Obiettivo del compito
Secondo l'estratto sull'inchiesta per caporalato nei cantieri del consolato americano a Milano, quale compito spettava ad Aji Appukuttan?

Estratto
::::::
Un altro indagato, un altro tentativo di fuga. L’inchiesta sul caporalato nei cantieri del consolato americano a Milano si allarga ancora di più. C’è un altro nome tra i responsabili, oltre alla società Caddell Construction e al suo rappresentante legale. Aji Appukuttan, nato in India, 52 anni, si stava organizzando per prendere un autobus o un altro mezzo, due giorni fa, per scappare. Il nucleo di Tutela del lavoro dei Carabinieri di Milano lo ha fermato. A lui spettava il compito di gestire il personale. Nel cantiere avrebbe anche esercitato pressioni sui lavoratori «intimando loro di non parlare e non riferire all’esterno quanto accadeva in cantiere».

Caporalato, operaio keniota: “Al cantiere del consolato Usa a Milano la paga reale era 2 euro l’ora”
::::::
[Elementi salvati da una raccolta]
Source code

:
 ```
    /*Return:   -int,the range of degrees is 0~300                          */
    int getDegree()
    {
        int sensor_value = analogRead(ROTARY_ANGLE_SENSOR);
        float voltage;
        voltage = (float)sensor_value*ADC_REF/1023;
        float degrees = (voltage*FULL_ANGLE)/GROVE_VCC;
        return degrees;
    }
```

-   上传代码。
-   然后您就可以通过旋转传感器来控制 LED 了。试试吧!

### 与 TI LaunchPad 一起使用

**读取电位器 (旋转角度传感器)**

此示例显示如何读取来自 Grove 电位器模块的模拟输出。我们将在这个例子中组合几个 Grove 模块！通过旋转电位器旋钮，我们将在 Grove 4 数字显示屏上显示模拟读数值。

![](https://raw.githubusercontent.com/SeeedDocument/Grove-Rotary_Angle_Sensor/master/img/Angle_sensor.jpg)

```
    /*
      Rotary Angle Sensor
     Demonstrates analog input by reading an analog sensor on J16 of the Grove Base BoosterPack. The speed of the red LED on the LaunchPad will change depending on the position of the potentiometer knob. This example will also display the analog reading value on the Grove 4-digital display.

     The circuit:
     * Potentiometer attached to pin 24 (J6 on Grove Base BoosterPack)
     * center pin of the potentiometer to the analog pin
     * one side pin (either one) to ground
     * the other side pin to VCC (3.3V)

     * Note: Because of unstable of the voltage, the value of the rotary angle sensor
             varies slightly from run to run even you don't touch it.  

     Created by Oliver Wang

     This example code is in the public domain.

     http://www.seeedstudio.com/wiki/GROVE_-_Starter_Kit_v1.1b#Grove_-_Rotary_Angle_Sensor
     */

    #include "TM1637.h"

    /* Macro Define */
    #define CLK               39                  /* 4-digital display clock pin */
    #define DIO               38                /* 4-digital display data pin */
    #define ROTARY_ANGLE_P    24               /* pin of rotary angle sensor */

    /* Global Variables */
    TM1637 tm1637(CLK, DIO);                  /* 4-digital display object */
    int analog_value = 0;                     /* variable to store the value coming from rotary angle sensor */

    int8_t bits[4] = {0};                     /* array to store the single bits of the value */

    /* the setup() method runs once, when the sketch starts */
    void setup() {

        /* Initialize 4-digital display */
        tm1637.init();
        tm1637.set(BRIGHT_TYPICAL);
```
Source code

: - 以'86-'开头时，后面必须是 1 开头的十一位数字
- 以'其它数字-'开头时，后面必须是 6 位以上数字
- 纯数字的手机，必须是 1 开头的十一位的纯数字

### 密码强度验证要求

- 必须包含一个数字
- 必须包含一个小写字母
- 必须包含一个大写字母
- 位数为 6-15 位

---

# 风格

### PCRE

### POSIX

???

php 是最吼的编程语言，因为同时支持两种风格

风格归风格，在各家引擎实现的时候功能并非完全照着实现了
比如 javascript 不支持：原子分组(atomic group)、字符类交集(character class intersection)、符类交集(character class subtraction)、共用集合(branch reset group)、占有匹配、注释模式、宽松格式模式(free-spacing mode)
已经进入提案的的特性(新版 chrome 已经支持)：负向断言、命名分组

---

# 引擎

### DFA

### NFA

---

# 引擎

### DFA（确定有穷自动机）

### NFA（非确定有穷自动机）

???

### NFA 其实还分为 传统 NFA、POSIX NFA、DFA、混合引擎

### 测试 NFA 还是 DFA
::::::
Soluzione qui sotto
Gli spettava il compito di gestire il personale.